Il muro di Berlino è durissimo. Se cerchi di toglierne un poco per portarlo a casa e non hai che le nude mani, riesci appena a tirare schegge d’intonaco. Quando facevo forza per strappare un souvenir mi vergognavo perché pensavo che dovevano avere una gran forza e una gran rabbia – superiore in ogni modo alla mia – i giovani che venti anni fa sfondarono la pietra rinforzata col malto e il cemento, piegarono i todini d’acciaio e la Storia.
A Gerusalemme il muro è bianco, lucido, ha due facce anche nel nome. Gli ebrei lo chiamano Kotel, gli arabi al-Buraq.
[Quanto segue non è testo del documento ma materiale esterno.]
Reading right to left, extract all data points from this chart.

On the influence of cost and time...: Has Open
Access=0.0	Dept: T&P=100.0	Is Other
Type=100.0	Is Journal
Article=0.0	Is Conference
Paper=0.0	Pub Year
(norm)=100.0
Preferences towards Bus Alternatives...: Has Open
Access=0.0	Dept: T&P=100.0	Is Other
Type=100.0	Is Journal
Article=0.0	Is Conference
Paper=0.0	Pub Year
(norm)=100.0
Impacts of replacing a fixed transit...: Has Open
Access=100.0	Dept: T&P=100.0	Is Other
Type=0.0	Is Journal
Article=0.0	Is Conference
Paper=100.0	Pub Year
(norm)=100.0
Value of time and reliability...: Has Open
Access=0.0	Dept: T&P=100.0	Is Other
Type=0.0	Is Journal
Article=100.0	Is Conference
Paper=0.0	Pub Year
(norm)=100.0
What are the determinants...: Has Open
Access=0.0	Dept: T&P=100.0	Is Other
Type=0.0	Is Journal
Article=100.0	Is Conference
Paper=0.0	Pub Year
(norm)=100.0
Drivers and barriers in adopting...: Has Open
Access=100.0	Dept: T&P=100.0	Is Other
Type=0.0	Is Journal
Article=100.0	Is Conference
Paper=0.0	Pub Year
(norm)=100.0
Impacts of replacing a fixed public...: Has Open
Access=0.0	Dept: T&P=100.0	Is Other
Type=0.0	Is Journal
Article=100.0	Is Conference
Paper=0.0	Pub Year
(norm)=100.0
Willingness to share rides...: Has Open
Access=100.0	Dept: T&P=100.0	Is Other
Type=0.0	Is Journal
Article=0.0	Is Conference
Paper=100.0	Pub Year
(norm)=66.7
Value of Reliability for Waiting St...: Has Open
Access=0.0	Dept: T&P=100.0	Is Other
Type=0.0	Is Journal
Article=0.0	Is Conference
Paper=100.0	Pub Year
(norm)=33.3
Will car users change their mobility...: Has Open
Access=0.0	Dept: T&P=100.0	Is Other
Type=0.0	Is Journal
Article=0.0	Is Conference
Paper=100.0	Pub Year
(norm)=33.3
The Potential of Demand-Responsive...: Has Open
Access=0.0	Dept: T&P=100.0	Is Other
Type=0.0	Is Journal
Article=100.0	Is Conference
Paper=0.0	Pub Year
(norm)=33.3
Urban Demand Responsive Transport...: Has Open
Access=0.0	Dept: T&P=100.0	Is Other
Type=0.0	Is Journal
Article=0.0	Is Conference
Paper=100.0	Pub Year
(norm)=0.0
Vorrebbe proteggere quello che contiene, finisce per renderlo più vulnerabile. Non ricordo che scrissi sul fogliettino della preghiera infilata fra un mattone e l’altro. Io avevo sfondato un altro muro, quello dei diciotto mesi necessari a fare l’esame di giornalista e due giorni dopo «dettavo un pezzo» dall’estero senza averne titoli nè capacità. Lo lesse Alberto che mi chiamò dall’altra parte del mondo per dirmi che gli piaceva, è morto senza che lo potessi ringraziare per aver avuto la cura di correggerlo e piazzarlo in una pagina.
Le canzoni dei Pink Floyd e degli U2 mi rimbombavano in testa, quando passai per il muro tra Palestina e Israele. Gigantesche lance di cemento affondate nella terra. Lo ricordo lontano, liscio e freddissimo, a vederlo sembra inutile un muro nel deserto, come una freccia di disperazione, scagliata nell’aria. Ho sorriso vedendo la recita del Checkpoint Charlie di Berlino; a Calandia passavano carne umana dolente e merce esposta al sole dietro le reti, sotto i fari delle torrette. Noi passammo senza controlli, veloci, da privilegiati.
Capisci che ci sono muri nati per dividere e altri eretti quasi con amore, aspettando di aprire una breccia, prima o poi. Mura distruttive e altre nelle quali si costruisce qualcosa, come quelle di una casa. Nella mia ce n’è uno, il più grande, che non ha mai spesso di gonfiarsi e sfaldarsi, come fosse vivo e respirasse. Una disperazione di tufo: ricordo il giorno che tirammo via tutto l’intonaco umido, lasciando solo i mattoni gialli. Io ero piccolo, pensavo che a togliere un solo blocco di pietra, sarebbe venuto giù il palazzo. Non accadde e dovetti iniziare a fare i conti con la solidità delle cose che – nonostante un mattone in meno – vanno avanti.